[EXERCISE INSTRUCTIONS]: Repeat exactly the lines that begin at the one containing "f_number: 2.8" and end at the final line of the records; include no pictures and nothing else.

(Data items)

((

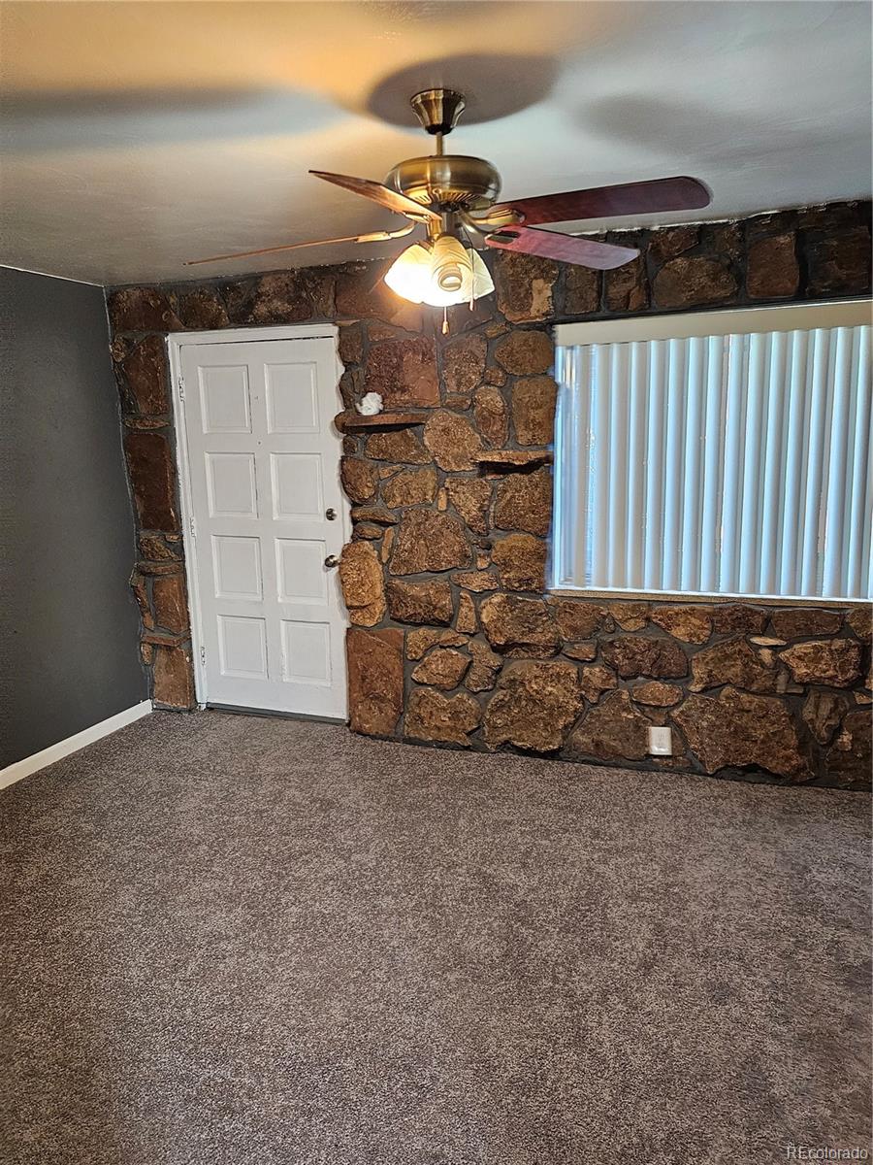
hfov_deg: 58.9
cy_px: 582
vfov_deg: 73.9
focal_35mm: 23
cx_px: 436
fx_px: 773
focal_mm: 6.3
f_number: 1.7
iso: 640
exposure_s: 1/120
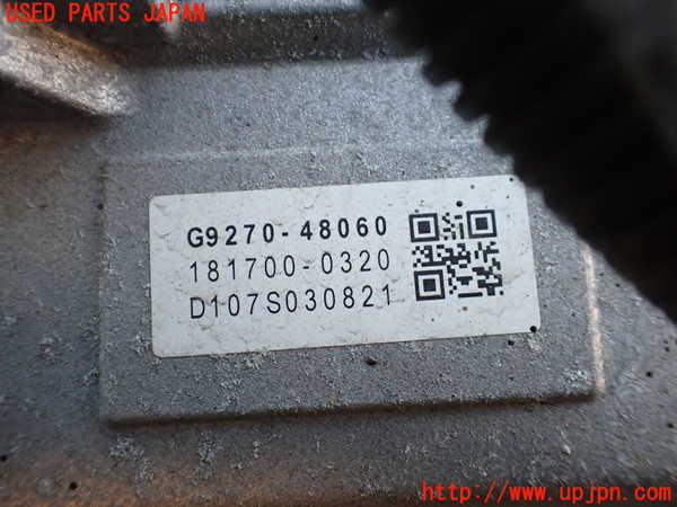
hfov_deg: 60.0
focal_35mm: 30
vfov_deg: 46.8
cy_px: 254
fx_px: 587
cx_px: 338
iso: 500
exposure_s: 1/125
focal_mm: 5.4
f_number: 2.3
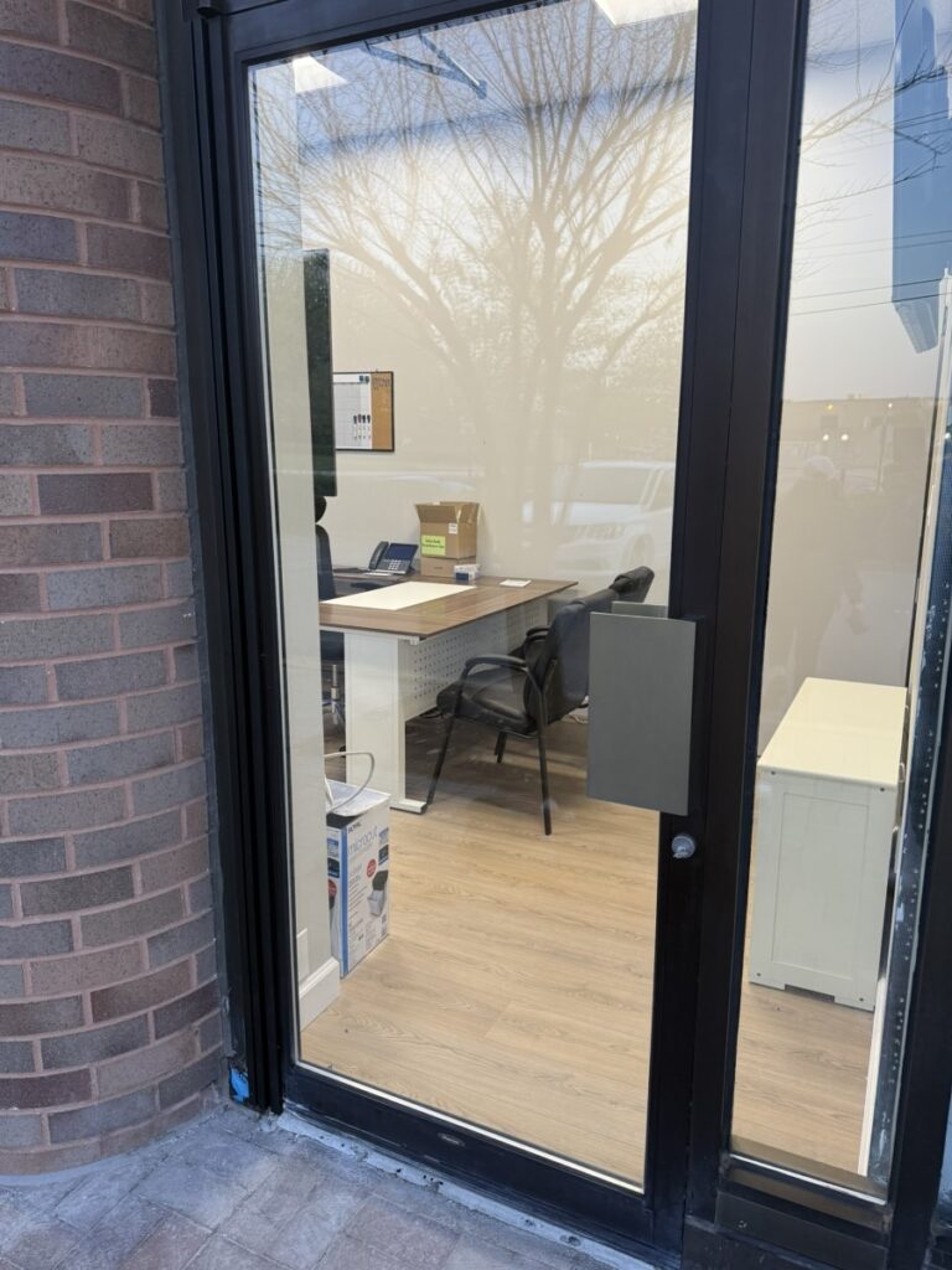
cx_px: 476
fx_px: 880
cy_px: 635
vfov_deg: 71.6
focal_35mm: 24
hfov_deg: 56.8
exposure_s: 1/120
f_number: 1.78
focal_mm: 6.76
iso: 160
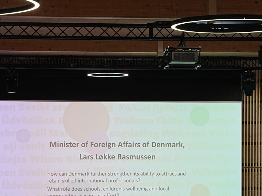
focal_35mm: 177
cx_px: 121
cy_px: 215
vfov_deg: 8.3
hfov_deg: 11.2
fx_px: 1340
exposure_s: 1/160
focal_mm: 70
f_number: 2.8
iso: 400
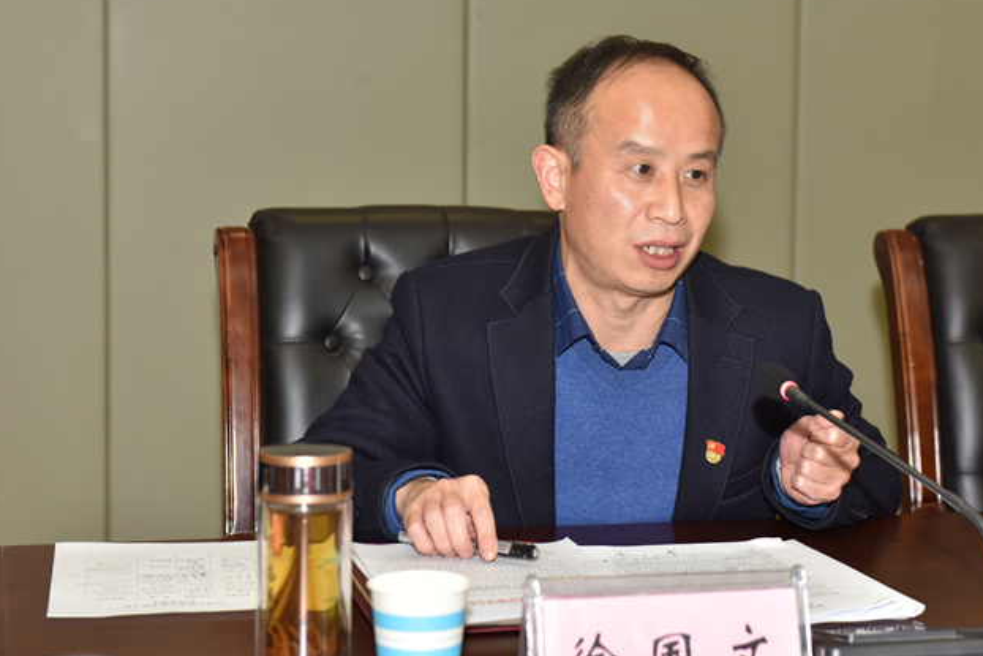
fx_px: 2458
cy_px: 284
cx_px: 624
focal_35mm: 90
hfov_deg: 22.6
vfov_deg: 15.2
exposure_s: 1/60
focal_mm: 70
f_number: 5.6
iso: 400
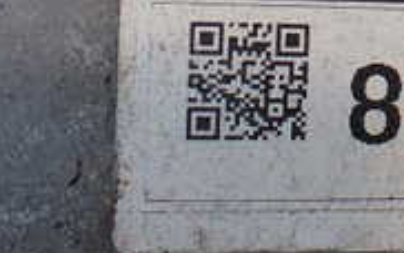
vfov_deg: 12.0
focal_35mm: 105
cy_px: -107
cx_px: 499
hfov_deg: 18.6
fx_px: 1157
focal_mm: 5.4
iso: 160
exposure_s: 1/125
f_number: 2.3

))

[OUTPUT OF THE TASK]:
f_number: 2.8
iso: 400
fx_px: 2458
cy_px: 284
cx_px: 624
focal_35mm: 90
hfov_deg: 22.6
vfov_deg: 15.2
exposure_s: 1/60
focal_mm: 70
f_number: 5.6
iso: 400
vfov_deg: 12.0
focal_35mm: 105
cy_px: -107
cx_px: 499
hfov_deg: 18.6
fx_px: 1157
focal_mm: 5.4
iso: 160
exposure_s: 1/125
f_number: 2.3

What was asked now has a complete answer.